» **PROMPT**:
Rewrite the records from the line holding "family: Urticaceae" through the end of the records, inclusive, replacing "country" with "nation" and leaving everything else unchanged.

» **STORED ROWS**:
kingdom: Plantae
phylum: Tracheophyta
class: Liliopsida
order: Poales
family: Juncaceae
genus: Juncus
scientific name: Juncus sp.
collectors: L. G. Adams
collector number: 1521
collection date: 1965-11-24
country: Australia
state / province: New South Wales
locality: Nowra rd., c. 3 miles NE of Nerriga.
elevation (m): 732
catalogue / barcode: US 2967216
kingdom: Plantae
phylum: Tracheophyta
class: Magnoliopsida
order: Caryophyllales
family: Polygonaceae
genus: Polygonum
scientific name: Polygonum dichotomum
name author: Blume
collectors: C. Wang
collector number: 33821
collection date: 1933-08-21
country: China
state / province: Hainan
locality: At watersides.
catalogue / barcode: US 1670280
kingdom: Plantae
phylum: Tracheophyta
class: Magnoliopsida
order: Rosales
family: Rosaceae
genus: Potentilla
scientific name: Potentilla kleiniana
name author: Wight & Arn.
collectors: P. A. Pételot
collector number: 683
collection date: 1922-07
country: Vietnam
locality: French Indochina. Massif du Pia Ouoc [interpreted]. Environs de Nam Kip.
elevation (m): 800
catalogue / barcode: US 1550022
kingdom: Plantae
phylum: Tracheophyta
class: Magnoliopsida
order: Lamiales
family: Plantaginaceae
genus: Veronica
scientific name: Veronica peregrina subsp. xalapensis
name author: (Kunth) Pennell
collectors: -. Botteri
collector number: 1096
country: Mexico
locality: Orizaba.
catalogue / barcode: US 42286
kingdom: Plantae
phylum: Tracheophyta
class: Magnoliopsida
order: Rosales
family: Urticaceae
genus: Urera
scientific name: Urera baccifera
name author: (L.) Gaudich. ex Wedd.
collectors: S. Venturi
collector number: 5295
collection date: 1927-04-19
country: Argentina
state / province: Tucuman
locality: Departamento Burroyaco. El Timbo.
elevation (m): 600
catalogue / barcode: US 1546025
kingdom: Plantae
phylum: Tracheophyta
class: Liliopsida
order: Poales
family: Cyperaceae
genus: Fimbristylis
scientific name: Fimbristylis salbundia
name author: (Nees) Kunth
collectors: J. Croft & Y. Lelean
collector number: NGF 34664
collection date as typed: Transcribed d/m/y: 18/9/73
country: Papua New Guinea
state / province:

» **ANSWER IN FULL**:
family: Urticaceae
genus: Urera
scientific name: Urera baccifera
name author: (L.) Gaudich. ex Wedd.
collectors: S. Venturi
collector number: 5295
collection date: 1927-04-19
nation: Argentina
state / province: Tucuman
locality: Departamento Burroyaco. El Timbo.
elevation (m): 600
catalogue / barcode: US 1546025
kingdom: Plantae
phylum: Tracheophyta
class: Liliopsida
order: Poales
family: Cyperaceae
genus: Fimbristylis
scientific name: Fimbristylis salbundia
name author: (Nees) Kunth
collectors: J. Croft & Y. Lelean
collector number: NGF 34664
collection date as typed: Transcribed d/m/y: 18/9/73
nation: Papua New Guinea
state / province:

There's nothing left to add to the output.